Friday, November 16, 2007

Cool Unix Tools

Today I was faced with dumping a postgres database, compressing it, downloading it, uncompressing it and restoring it on my local dev machine. It's a painfully slow process, which I've always had to supervise.

Surely, there must be a better way to do this...

Some small research time later I discovered netcat, or nc for short. nc lets you create a pipe over a network. As its man page states, it's a TCP/IP swiss army knife.

This is how I ended up automating most of the process.

On my local machine:
nc -l -p 1979 | bunzip2 | psql database_name

On the remote machine:
pg_dump database_name | bzip2 | nc my_local_ip 1979

Voila! The database dumped its data, piped it through bzip2 then over the network, to my waiting nc process which received the data, then piped it through bunzip2 and then into psql.

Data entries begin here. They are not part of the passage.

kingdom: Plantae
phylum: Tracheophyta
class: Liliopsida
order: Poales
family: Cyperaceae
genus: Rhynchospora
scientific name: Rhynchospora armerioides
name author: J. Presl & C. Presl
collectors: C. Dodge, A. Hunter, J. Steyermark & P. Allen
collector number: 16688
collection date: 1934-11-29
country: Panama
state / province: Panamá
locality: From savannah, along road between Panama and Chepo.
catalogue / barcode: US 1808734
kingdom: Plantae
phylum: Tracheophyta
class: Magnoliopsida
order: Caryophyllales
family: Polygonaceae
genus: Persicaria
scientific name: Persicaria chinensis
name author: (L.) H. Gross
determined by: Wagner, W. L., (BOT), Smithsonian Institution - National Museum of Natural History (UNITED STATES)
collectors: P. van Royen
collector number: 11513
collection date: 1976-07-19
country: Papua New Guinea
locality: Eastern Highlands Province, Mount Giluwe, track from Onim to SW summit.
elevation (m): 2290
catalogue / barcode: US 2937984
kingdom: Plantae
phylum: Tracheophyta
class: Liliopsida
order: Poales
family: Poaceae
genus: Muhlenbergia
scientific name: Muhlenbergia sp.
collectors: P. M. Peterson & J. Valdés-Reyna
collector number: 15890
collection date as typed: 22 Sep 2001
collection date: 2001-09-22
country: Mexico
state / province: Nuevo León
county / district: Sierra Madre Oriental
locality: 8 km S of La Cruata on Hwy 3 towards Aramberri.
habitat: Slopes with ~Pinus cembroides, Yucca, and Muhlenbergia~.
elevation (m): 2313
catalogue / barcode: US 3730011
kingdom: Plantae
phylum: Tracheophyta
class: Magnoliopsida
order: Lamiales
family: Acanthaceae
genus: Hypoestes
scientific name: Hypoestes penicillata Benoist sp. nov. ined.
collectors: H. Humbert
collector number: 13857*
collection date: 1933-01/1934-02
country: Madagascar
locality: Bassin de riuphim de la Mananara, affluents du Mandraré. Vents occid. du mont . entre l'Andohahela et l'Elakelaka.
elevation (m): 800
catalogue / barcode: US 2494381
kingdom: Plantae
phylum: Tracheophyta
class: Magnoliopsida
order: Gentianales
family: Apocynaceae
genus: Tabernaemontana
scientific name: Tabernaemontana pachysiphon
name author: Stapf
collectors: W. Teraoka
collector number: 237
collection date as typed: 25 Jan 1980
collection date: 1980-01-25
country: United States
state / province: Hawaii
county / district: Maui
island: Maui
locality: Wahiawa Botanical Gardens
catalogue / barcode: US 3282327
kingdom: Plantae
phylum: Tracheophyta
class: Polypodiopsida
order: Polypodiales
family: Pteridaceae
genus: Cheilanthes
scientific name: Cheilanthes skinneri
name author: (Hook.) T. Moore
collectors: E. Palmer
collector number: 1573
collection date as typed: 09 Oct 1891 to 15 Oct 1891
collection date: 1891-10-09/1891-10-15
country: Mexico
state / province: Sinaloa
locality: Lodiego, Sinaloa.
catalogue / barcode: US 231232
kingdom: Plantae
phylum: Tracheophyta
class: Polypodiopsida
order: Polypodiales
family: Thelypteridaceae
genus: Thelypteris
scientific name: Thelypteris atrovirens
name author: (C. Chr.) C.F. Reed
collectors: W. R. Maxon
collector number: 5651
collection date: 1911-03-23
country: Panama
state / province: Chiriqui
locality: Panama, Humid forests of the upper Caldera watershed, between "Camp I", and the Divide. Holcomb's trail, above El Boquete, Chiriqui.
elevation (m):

Cool. Another demonstration showing that Unix is such a great environment.

7 comments:

Anonymous said...

How about this:

ssh -C remote-machine pg_dump database_name | psql database_name

cowmix said...

You might want to check out 'socat' as a 'nc' replacement. Its functionality is a superset of 'nc'.

Simon Wittber said...

ssh -C remote-machine pg_dump database_name | psql database_name

This is cool, but I don't know of anyway to get ssh to compress its traffic. I'm transferring 2GB over a rather slow connection, so bzip2 saves me hours!

cowmix said...

"-C" does compress the traffic.. not as much as bzip2.. but good enough...

Simon Wittber said...

Ah cool. It pays to read man pages :)

-C Requests compression of all data (including stdin, stdout, stderr, and data for forwarded X11 and TCP connections). The compression algorithm is the same used by gzip(1).

Marinus said...

mmmm echo drop database;| bzip2 | nc my_local_ip 1979

:)

Simon Wittber said...

Hahaha! A simple and irrefutable argument to use ssh instead of nc.